▸ Provided passage
In 1965 President Lyndon Johnson requested the establishment of hiking and horseback riding trails in various parts of the country, including the Lake States. In November of 1965 the Contact newsletter reported a meeting of Forest Service people from the Chequamegon, Chippewa, Ottawa, and the Superior National Forests with representatives from the Bureau of Outdoor Recreation and the Michigan Conservation Department to discuss the proposed extension of the Gitchagumi Horseback Riding Trail from Minnesota through upper Michigan. The trail had been renamed the North Country National Scenic Trail and would eventually extend from New York to Montana. The Hiawatha National Forest was assigned to be coordinator for all preliminary planning for that part of the trail which would traverse the Upper Peninsula of Michigan. [60]

The Long Trail, a hiking trail, runs from Canada to Massachusetts. The Green Mountain National Forest staff shares maintenance of the trails running through Vermont with the Green Mountain Club, which works strictly with volunteers. There are shelters every five miles or so. The Forest Service does the heavy maintenance on shelters, leaving the light maintenance for the volunteers. The shelters are lean-tos with a floor and three sides; each looks out over a view and has a fireplace. The shelters can accommodate about eight people in sleeping bags, an alternative to tenting. [61]

There are 462 miles of forest trails including the Long Trail on the Green Mountain National Forest and the Appalachian National Scenic Trail on the Green Mountain, White Mountain, George Washington and Jefferson National Forests. The Chippewa National Forest supports more than 200 miles of trails and 30 campgrounds.

In the summer of 1986 Hiawatha National Forest entered into a voluntary "Adopt-a-Trail" agreement with a horse-riding club, the U.P. Distance Riders, to maintain the Bay de Noc Grand Island National Recreation Trail. The Forest Service provided the club with tools, materials and incidental expenses while the club provided the labor for clearing and repairing the trails. [62]

The Ottawa National Forest has an extensive trail network. As of 1981 it had 106 miles of hiking trails, 215 miles of snowmobile trails, 25 miles of cross-country ski trail and 68 miles of canoe trails. Some 45 miles of the hiking trail are part of the North Country National Scenic Trail. [63]

Under an agreement between the Sierra Club and the Monongahela National Forest, volunteers have worked thousands of hours on hundreds of miles of trails. In 1986, for the second straight year, 12 volunteers of the American Hiking Society spent two weeks extending the North Country Trail through the steep and wooded country of the Manistee District. Some 164 miles of the 3,200 trail are on the Manistee National Forest. [64]

Ski Development

Large scale skiing on the White Mountain National Forest has been going on so long that it is difficult even for retirees, to remember when it did not exist. Development of the Wildcat Ski area was started in the late 1950's and early 1960's. Ski areas were established early at Waterville Valley and Cannon Mountain. Expansion took place at Mittersill, then Waterville Valley and Loon Mountain. Ken Sutherland recalls attending a winter sports Forest Service workshop in Montana in 1966. It was held because of the increase in the need for ski developments out West: "They were talking about this big wave of recreationists that was going to come along, thousands of people descending on them someday soon, and it took me three days to figure out what was going on." The anomaly was that while Sutherland, as a recreation expert on the White Mountain, had been "born and brought up with the people in recreation," the National Forests out West had never experienced heavy recreation pressures before. What surprised Sutherland was that the conference—was talking about "throwing out a net" to get more skiers and other recreationists. Back on the White Mountain National Forest they were already being forced to place restrictions on such uses. [65]

Human Resources Programs

All of the Forest Service employment programs such as the Job Corps which are exempt from federal personnel regulations and are designed for special segments of the population are called Human Resource Programs (HRP). This, it would seem, is to distinguish such efforts from natural resource programs.

▸ Direction
In the passage on national forest recreation, update the part from "There are 462" to "and 30 campgrounds." so that "campgrounds" becomes "picnic areas".

▸ Supplied data

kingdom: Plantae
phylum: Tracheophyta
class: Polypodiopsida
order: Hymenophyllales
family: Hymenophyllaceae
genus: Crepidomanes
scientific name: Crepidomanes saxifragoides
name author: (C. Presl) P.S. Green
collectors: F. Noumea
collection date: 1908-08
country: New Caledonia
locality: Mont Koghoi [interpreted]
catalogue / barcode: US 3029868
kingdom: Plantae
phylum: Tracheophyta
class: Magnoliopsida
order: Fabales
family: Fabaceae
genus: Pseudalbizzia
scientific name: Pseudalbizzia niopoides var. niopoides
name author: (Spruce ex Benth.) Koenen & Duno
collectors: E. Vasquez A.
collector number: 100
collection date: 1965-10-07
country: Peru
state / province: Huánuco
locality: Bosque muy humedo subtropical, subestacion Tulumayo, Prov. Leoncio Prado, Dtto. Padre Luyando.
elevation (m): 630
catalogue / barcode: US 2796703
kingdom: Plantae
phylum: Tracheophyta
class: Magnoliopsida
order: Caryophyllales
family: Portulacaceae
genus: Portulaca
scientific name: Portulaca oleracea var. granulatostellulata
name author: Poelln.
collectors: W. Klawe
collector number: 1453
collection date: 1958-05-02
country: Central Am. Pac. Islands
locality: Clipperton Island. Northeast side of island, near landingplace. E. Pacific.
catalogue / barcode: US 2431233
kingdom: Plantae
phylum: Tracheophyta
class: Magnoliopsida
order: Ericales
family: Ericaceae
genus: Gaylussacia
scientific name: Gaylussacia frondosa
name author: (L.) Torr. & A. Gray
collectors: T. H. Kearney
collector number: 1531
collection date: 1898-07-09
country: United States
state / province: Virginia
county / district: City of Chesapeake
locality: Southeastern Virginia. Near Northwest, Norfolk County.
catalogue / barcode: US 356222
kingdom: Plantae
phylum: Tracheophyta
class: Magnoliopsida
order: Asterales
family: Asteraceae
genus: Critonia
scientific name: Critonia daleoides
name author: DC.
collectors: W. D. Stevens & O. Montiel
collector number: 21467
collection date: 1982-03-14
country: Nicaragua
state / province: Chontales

▸ Answer to this exercise
There are 462 miles of forest trails including the Long Trail on the Green Mountain National Forest and the Appalachian National Scenic Trail on the Green Mountain, White Mountain, George Washington and Jefferson National Forests. The Chippewa National Forest supports more than 200 miles of trails and 30 picnic areas.